§ The task: Write the next part of the text on the image-forgery detection pipeline, picking up after its last sentence.

§ Extract:
The pipeline uses a pretrained CNN as a frozen feature extractor, then trains a classical classifier on those features. This keeps training fast (minutes, not hours), keeps the model small enough to run on commodity hardware, and lets us iterate on the classifier without retraining the whole network.
Approach
Feature extraction. XceptionNet, pretrained on ImageNet, produces a 2048-dimensional embedding for each image. We freeze the backbone and use it purely as a feature extractor.
Classification. A Random Forest is trained on these embeddings to predict one of three classes: real, digitally forged, or AI-generated.
Datasets. Training uses ArtiFact for the AI-generated class and CASIA 2.0 for the digitally-forged class. Real images are sampled from both.

§ Excerpted records:
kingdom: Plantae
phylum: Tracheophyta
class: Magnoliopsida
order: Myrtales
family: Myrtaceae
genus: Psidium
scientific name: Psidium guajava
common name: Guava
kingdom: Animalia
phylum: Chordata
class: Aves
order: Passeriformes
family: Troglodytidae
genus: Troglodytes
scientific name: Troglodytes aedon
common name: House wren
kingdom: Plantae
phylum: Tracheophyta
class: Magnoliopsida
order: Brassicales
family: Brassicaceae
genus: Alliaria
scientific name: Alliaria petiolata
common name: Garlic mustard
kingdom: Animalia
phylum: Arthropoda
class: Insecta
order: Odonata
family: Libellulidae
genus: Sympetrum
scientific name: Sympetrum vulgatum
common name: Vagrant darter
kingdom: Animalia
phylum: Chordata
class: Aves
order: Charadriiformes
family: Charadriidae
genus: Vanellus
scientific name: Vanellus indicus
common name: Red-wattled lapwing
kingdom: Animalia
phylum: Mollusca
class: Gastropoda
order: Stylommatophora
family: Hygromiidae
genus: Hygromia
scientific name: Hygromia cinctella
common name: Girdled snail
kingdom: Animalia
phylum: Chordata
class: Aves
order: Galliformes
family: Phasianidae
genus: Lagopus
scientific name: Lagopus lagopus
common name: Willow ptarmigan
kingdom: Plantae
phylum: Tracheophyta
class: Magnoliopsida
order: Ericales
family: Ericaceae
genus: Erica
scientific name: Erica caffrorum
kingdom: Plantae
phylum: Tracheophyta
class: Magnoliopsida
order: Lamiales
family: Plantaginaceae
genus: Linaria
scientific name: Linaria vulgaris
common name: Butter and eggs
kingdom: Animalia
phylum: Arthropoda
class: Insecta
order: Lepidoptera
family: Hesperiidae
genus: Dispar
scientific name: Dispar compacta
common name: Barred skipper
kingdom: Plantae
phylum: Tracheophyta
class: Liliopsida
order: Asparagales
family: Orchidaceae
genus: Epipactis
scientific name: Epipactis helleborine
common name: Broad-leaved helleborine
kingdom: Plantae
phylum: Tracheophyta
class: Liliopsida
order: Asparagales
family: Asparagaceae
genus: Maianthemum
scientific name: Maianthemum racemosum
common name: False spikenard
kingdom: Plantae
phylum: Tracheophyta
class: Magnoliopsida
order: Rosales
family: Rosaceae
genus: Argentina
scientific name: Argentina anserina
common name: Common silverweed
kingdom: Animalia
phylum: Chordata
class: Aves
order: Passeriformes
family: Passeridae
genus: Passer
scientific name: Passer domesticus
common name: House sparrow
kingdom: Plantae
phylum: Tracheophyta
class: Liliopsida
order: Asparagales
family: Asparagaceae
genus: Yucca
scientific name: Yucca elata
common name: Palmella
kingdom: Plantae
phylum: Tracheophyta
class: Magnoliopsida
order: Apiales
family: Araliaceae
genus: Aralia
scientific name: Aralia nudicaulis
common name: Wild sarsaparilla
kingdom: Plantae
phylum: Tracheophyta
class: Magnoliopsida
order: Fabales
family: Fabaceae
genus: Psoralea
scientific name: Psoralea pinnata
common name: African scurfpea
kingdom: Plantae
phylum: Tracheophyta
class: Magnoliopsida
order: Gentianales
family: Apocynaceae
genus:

§ Response for this exercise:
Why this matters
Most public benchmarks frame this as binary (real vs. fake), but in practice the source of "fake" matters — a Photoshop manipulation and a Stable Diffusion output have very different forensic signatures. The three-class framing forces the classifier to learn both kinds of signal explicitly.
Architecture

Research
Comparison of XceptionNet vs MobileNetV2 feature extractors paired with Random Forest and SVM classifier heads, evaluated on ArtiFact and CASIA 2.0 datasets. Results show that the lighter feature extractor + classical classifier combination retains most of the accuracy at a fraction of the inference cost.